GOLD Translation ETL¶
This job takes a nmdc_merged_data.tsv.zip
file as a data object input.
First, start your local runtime stack:
make up-dev
Load http://localhost:3000/workspace and ensure the translation
repository is loaded:
Next, navigate to the Jobs page for the translation
repository:
And finally, select the gold
job from the table:
This will bring you to an overview of the job. Specifically, you will see the graph of
operations that the job uses, as well as information about the resources needed for the
operations. Click on the Lauchpad
tab to examine the job's configuration:
In the launchpad, we see the configuration for the job, which includes a reference to a
nmdc_merged_data.tsv.zip
input file that was present in the nmdc-runtime git repository,
accessible via the /opt/dagster/lib/
path. We also see a button to launch a run of the job, i.e. a
run of the graph of operations configured with the YAML shown:
This job is being run manually. Other jobs in the Runtime system may be launched via Dagster
sensors that yield RunRequest(run_key=..., run_config=...)
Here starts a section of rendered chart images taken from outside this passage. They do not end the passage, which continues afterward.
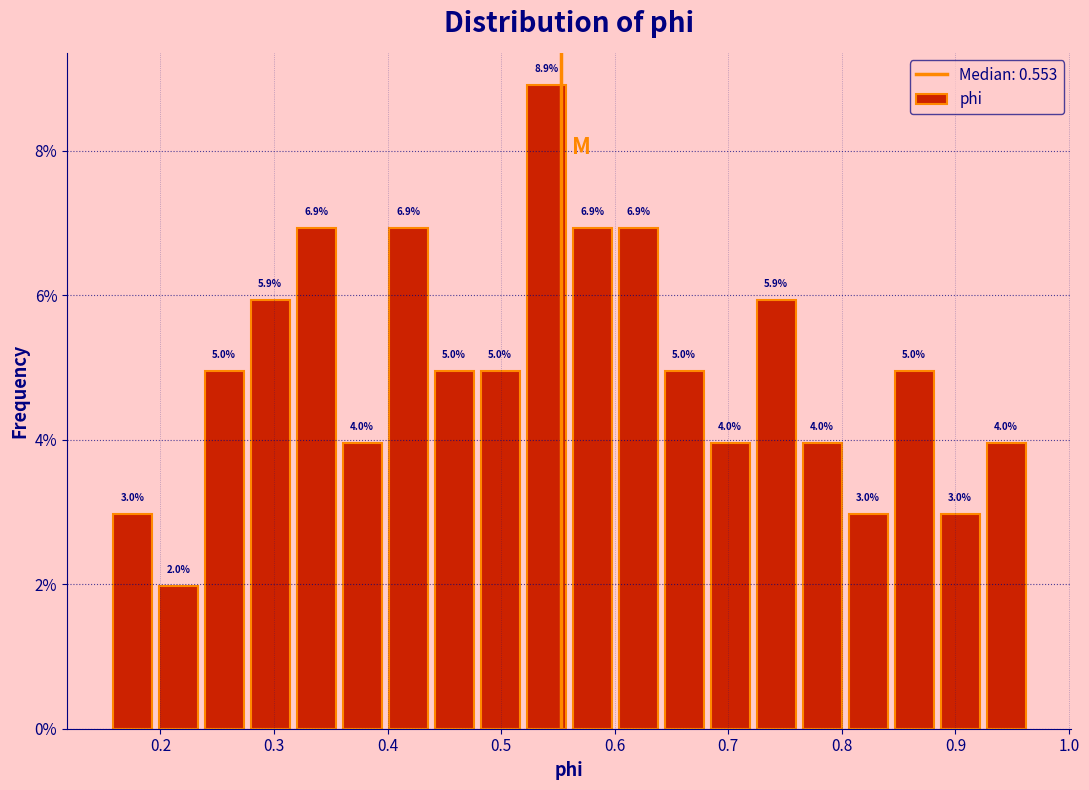

Over which range of the x-axis is the bar tallest?

0.52 to 0.56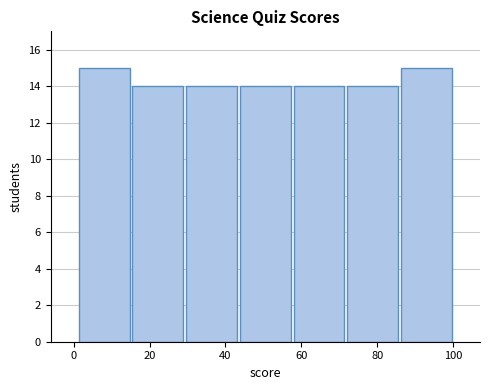

Reading left to right, list every bar in this chart as the range it spans on the x-axis followed by its height. Neither the bar edges nor the heights are printed on the chart, so give them approximately, as read against the axes.

2 to 16: 15
16 to 30: 14
30 to 44: 14
44 to 58: 14
58 to 72: 14
72 to 86: 14
86 to 100: 15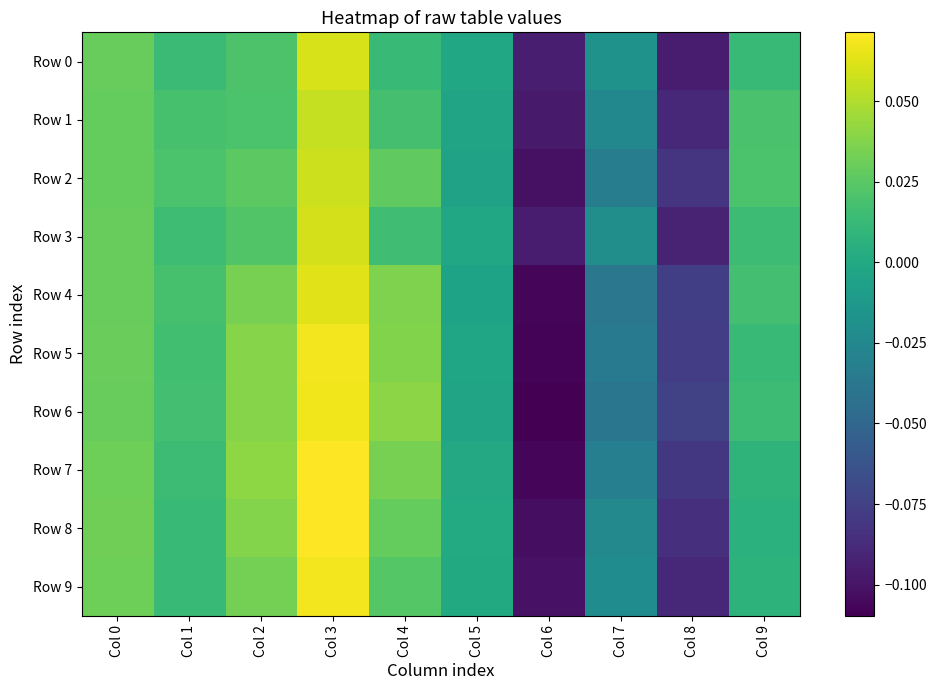

Which series has the widest spread of values?

Row 7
in the body of the sensor logic.
Sensors can periodically (e.g. every ~30 seconds) poll the system for any activation conditions,
such as the presence of new data objects of certain types. A sensor may then yield a RunRequest
for an appropriate job with e.g. the data object ID in the job configuration.
Once this translation ETL job finishes successfully, there will be new NMDC-schema-compliant
metadata in your local MongoDB instance (which was also started by make up-dev
). One option now is
to export this metadata using the mongoexport
command-line tool. Here's an example of exporting
the gold.biosample_set
collection and conforming it to the nmdc:Database
JSON schema using the
jq
tool:
mongoexport --host="localhost:27018" \
-u admin -p root --authenticationDatabase admin \
-d nmdc_etl_staging -c gold.biosample_set \
--jsonArray -o gold.biosample_set.json
jq '{biosample_set:.}' gold.biosample_set.json \
> gold.biosample_set.as_nmdcdb.2021-11-18.json
Now, you may submit this metadata as JSON through the API.
In the tutorial linked to above, GitHub's Gist service is used to host and obtain a URL for the
JSON. Here's let's walk through using the NMDC's www
directory on NERSC to host the file and
obtain the URL, as well as obtain the sha256 hash and file size in bytes we need in order to create
a DRS object in the API:
# Use https://docs.nersc.gov/connect/mfa/#sshproxy
scp gold.biosample_set.as_nmdcdb.2021-11-18.json \
dtn01.nersc.gov:/global/cfs/cdirs/m3408/www/meta/
ssh dtn01.nersc.gov
cd /global/cfs/cdirs/m3408/www/meta/
# ensure world-readable
chmod 444 gold.biosample_set.as_nmdcdb.2021-11-18.json
# get sha256 checksum
openssl dgst -sha256 gold.biosample_set.as_nmdcdb.2021-11-18.json
# get bytes
du --bytes gold.biosample_set.as_nmdcdb.2021-11-18.json
Now, you can use the normal procedure to register the object, ensure the "metadata-in" tag, and monitor the progress of the validation and ingest.